**TEXTAUSZUG:**
□ □ □ □
Florence Schust nahm die Herausforderung an und so wurde 1943 die Knoll Planning Unit unter ihrer Führung gegründet. Eine Institution, die das Arts & Architecture Magazin 1945 folgendermaßen beschrieb: „Eine Kraft, die all die mit der Firma verbundenen Aktivitäten mit der Richtlinie verknüpft, gut designtes „Wohnzubehör“ in Reichweite eines großen Marktes zu platzieren“4, und eine Institution, die durch ihren Erfolg zum Grundpfeiler der späteren Firma Knoll Associates wurde.

Während sich Florence Schust auf die Designs konzentrierte, war Hans Knoll für alle geschäftlichen Bereiche zuständig. Aus der beruflichen Zusammenarbeit wurde schließlich eine private Verbindung und so heirateten Florence Schust und Hans Knoll 1946.

Die ersten Projekte, die die Knoll Planning Unit realisierte, waren die eigenen Büro- und Ausstellungsräume. Diese Räume machten es der Firma nicht nur möglich, ihre Möbel vorzustellen, sondern erlaubten es Florence Knoll, ihre Auffassung von Räumen und von der Verbindung zwischen Möbeln und Nutzern zu veranschaulichen. Die regelmäßigen, positiven Besprechungen der Ausstellungsräume in den spezialisierten Architekturmagazinen dieser Zeit und prominente Aufträge über die viel berichtet wurde – dazu gehörten beispielsweise die Büros von CBS in New York oder das Hauptquartier der Conneticut General Life Insurance in Bloomfield – halfen zudem, die Knoll-Philosophie weiterzuverbreiten.

Sideboard with luggage rack by Florence Knoll for Knoll 1950

Sideboard mit Gepäckablage von Florence Knoll für Knoll, 1950

Florence Knoll – Interiordesignerin

Bis in die 1930er-Jahre waren amerikanische Interieurs eine klare Domäne von Dekorateuren. Die Knoll Planning Unit war eine der ersten Firmen, die sich weg von der „Dekoration“ eines Raumes und hin zum „Design“ eines Raumes bewegten, man legte den Fokus weniger auf das Objekt per se und stattdessen mehr auf die Frage, wie Objekte auf die Bedürfnisse der Nutzer eingehen können und wie Objekte dabei helfen können, den Raum zu optimieren und nutzerfreundlicher zu machen.
□ □ □ □
**EINTRÄGE IM DATENSATZ:**
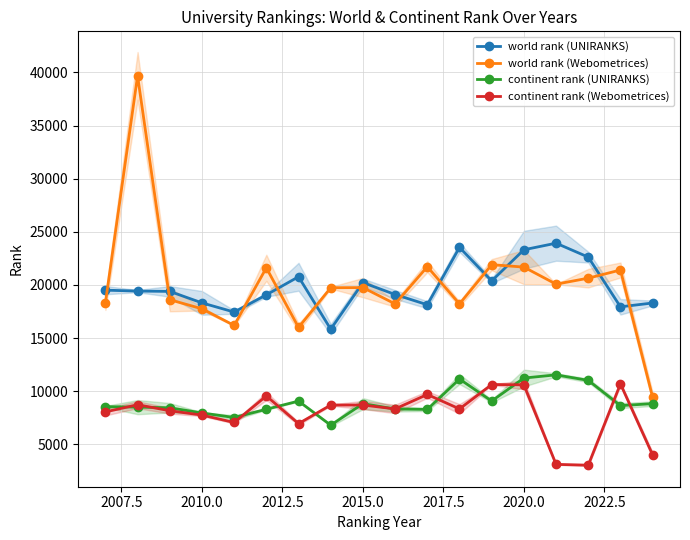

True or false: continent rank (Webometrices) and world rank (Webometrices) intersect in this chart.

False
□ □ □ □
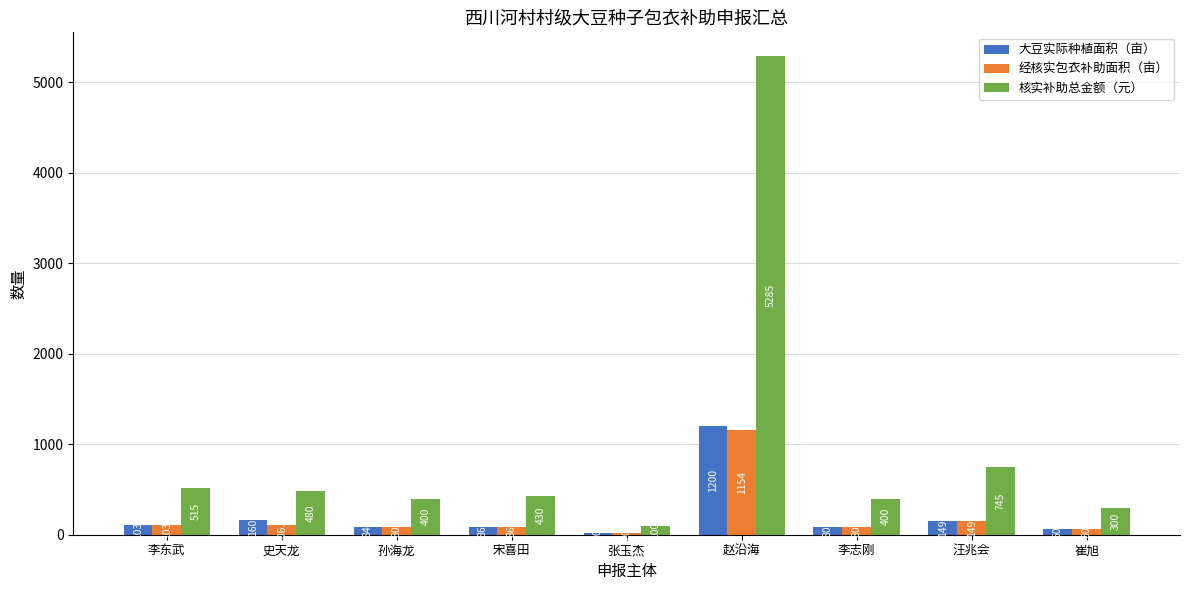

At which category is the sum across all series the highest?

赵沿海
□ □ □ □
**WAS ZU TUN IST:** Führen Sie bitte den Text über Florence Knoll und die Knoll Planning Unit im Anschluss an seinen letzten Satz fort.

**DAS ERGEBNIS:**
In einem Interview von 2001 erklärte Florence Knoll: „Ich war als Architektin trainiert, anhand logischer Aspekte über Räume nachzudenken“5. Hinsichtlich ihrer Interiordesigns und vor allem hinsichtlich ihrer Entwürfe von Büroräumen – jener Bereich, in dem sich Knoll zuerst durchsetzte – bedeutete dies einen Bruch mit den damaligen Standards, das heißt vor allem mit den traditionellen, schweren Möbeln und der nochmal schwereren, rigiden Raumaufteilung.

Mithilfe von beispielsweise leichteren, reduzierteren Möbeln, von Überlegungen, wie sich Beleuchtung und Belüftung integrieren ließen und durch den Einsatz von raumteilenden Wänden und Farben designte Florence Knoll nicht nur leichtere, ergonomischere Räume, die mehr aus dem machten, was zu jener Zeit erhältlich war. Sie kreierte so auch Räume, die mit der Architektur korrespondierten, mit denen sich die Menschen identifizieren konnten und die zum modernen, progressiven Bild, das die Firmen zu verkaufen versuchten, passten. So veränderte sich nicht nur die Auffassung von Büroausstattung radikal, sondern auch die Beziehung zwischen Architekt, Designer, Hersteller und Kunde. Florence Knoll ebnete so auch den Weg für unser heutiges Verständnis von Office Design.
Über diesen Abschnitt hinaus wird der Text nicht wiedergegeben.